Racetrack technology is one of the few emerging technologies that could be competitive with the incumbent NAND flash technology in terms of cell size. The introduction of thin magnetic layers with perpendicular magnetic anisotropy has opened the way to further scaling the technology. This chapter has covered the current understanding of DW propagation in CoFeB–MgO structures with perpendicular magnetic anisotropy. These structures exhibit a very low density of pinning defects due to their crystalline character, which makes them not only a good model system for fundamental studies of DW dynamics but also one promising system for applications to memory and logic devices. Particularly, the demonstration that domain walls can be manipulated by current, electric field effect or light provide a new route to extend the scaling of spintronic devices down to the nanometer scale.

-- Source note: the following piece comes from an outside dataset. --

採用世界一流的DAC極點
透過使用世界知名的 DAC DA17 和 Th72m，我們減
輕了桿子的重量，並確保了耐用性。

However, there remain important challenges to overcome. Among these are the demonstration of multiple domain wall motion in sub-20 nm devices, manufacturability issues and integration in CMOS technology. The next steps also involve a further understanding and optimization of spin–orbit coupling at interfaces. This has led to an innovative field of research called “spin–orbitronics” involving interfacial design of spintronic materials. This could lead, for instance, to efficient motion of magnetic skyrmions, which are less sensitive to defects than DWs. In addition, the nonvolatility, endurance and versatility of DW devices can also be extremely promising for alternative computing approaches such as neuromorphic circuits.